• [AVAILABLE RECORDS]
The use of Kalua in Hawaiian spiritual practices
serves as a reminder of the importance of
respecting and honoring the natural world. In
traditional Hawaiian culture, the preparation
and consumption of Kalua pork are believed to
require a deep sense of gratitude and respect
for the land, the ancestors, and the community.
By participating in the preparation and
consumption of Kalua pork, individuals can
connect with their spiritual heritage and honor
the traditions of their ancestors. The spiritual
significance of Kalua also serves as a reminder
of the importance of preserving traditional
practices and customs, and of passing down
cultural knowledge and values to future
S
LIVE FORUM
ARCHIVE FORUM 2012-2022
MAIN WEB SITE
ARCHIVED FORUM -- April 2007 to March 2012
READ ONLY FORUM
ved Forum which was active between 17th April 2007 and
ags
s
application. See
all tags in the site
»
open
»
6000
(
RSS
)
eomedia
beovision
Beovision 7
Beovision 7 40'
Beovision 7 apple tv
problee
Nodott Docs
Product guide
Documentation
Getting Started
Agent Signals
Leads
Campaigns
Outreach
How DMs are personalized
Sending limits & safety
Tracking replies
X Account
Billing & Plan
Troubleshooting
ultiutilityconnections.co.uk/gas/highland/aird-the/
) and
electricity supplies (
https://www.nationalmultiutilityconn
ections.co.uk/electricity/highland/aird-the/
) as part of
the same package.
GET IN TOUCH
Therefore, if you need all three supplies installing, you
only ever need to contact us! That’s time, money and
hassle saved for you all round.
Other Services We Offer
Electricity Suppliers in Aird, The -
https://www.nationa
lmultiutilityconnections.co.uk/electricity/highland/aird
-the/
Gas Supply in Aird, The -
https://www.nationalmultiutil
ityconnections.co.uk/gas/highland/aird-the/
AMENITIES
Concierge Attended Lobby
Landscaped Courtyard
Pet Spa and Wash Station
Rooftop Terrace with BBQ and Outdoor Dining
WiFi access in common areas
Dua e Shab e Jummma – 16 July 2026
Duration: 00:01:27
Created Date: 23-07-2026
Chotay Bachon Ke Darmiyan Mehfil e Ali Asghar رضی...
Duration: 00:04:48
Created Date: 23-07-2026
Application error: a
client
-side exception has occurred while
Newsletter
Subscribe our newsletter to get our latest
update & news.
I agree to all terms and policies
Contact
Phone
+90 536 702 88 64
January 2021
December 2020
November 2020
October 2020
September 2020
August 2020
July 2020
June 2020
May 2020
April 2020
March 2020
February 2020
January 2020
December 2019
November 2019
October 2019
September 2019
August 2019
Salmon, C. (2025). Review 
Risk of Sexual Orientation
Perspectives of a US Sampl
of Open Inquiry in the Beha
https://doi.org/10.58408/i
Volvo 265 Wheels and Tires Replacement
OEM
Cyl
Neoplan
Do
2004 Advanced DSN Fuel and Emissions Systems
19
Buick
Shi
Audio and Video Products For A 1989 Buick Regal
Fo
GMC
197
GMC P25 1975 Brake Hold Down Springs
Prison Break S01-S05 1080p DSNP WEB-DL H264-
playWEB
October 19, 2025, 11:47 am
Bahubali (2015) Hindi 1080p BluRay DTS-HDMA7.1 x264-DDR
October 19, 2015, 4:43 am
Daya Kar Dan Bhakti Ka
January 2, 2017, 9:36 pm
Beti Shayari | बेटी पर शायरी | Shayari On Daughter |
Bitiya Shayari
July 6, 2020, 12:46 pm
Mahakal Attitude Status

• [TASK ITEM]
Please convert the material above into a JSON list of strings, with one string for each line of text and blank lines left out.

• [REPLY]
[
  "The use of Kalua in Hawaiian spiritual practices",
  "serves as a reminder of the importance of",
  "respecting and honoring the natural world. In",
  "traditional Hawaiian culture, the preparation",
  "and consumption of Kalua pork are believed to",
  "require a deep sense of gratitude and respect",
  "for the land, the ancestors, and the community.",
  "By participating in the preparation and",
  "consumption of Kalua pork, individuals can",
  "connect with their spiritual heritage and honor",
  "the traditions of their ancestors. The spiritual",
  "significance of Kalua also serves as a reminder",
  "of the importance of preserving traditional",
  "practices and customs, and of passing down",
  "cultural knowledge and values to future",
  "S",
  "LIVE FORUM",
  "ARCHIVE FORUM 2012-2022",
  "MAIN WEB SITE",
  "ARCHIVED FORUM -- April 2007 to March 2012",
  "READ ONLY FORUM",
  "ved Forum which was active between 17th April 2007 and",
  "ags",
  "s",
  "application. See",
  "all tags in the site",
  "»",
  "open",
  "»",
  "6000",
  "(",
  "RSS",
  ")",
  "eomedia",
  "beovision",
  "Beovision 7",
  "Beovision 7 40'",
  "Beovision 7 apple tv",
  "problee",
  "Nodott Docs",
  "Product guide",
  "Documentation",
  "Getting Started",
  "Agent Signals",
  "Leads",
  "Campaigns",
  "Outreach",
  "How DMs are personalized",
  "Sending limits & safety",
  "Tracking replies",
  "X Account",
  "Billing & Plan",
  "Troubleshooting",
  "ultiutilityconnections.co.uk/gas/highland/aird-the/",
  ") and",
  "electricity supplies (",
  "https://www.nationalmultiutilityconn",
  "ections.co.uk/electricity/highland/aird-the/",
  ") as part of",
  "the same package.",
  "GET IN TOUCH",
  "Therefore, if you need all three supplies installing, you",
  "only ever need to contact us! That’s time, money and",
  "hassle saved for you all round.",
  "Other Services We Offer",
  "Electricity Suppliers in Aird, The -",
  "https://www.nationa",
  "lmultiutilityconnections.co.uk/electricity/highland/aird",
  "-the/",
  "Gas Supply in Aird, The -",
  "https://www.nationalmultiutil",
  "ityconnections.co.uk/gas/highland/aird-the/",
  "AMENITIES",
  "Concierge Attended Lobby",
  "Landscaped Courtyard",
  "Pet Spa and Wash Station",
  "Rooftop Terrace with BBQ and Outdoor Dining",
  "WiFi access in common areas",
  "Dua e Shab e Jummma – 16 July 2026",
  "Duration: 00:01:27",
  "Created Date: 23-07-2026",
  "Chotay Bachon Ke Darmiyan Mehfil e Ali Asghar رضی...",
  "Duration: 00:04:48",
  "Created Date: 23-07-2026",
  "Application error: a",
  "client",
  "-side exception has occurred while",
  "Newsletter",
  "Subscribe our newsletter to get our latest",
  "update & news.",
  "I agree to all terms and policies",
  "Contact",
  "Phone",
  "+90 536 702 88 64",
  "January 2021",
  "December 2020",
  "November 2020",
  "October 2020",
  "September 2020",
  "August 2020",
  "July 2020",
  "June 2020",
  "May 2020",
  "April 2020",
  "March 2020",
  "February 2020",
  "January 2020",
  "December 2019",
  "November 2019",
  "October 2019",
  "September 2019",
  "August 2019",
  "Salmon, C. (2025). Review ",
  "Risk of Sexual Orientation",
  "Perspectives of a US Sampl",
  "of Open Inquiry in the Beha",
  "https://doi.org/10.58408/i",
  "Volvo 265 Wheels and Tires Replacement",
  "OEM",
  "Cyl",
  "Neoplan",
  "Do",
  "2004 Advanced DSN Fuel and Emissions Systems",
  "19",
  "Buick",
  "Shi",
  "Audio and Video Products For A 1989 Buick Regal",
  "Fo",
  "GMC",
  "197",
  "GMC P25 1975 Brake Hold Down Springs",
  "Prison Break S01-S05 1080p DSNP WEB-DL H264-",
  "playWEB",
  "October 19, 2025, 11:47 am",
  "Bahubali (2015) Hindi 1080p BluRay DTS-HDMA7.1 x264-DDR",
  "October 19, 2015, 4:43 am",
  "Daya Kar Dan Bhakti Ka",
  "January 2, 2017, 9:36 pm",
  "Beti Shayari | बेटी पर शायरी | Shayari On Daughter |",
  "Bitiya Shayari",
  "July 6, 2020, 12:46 pm",
  "Mahakal Attitude Status"
]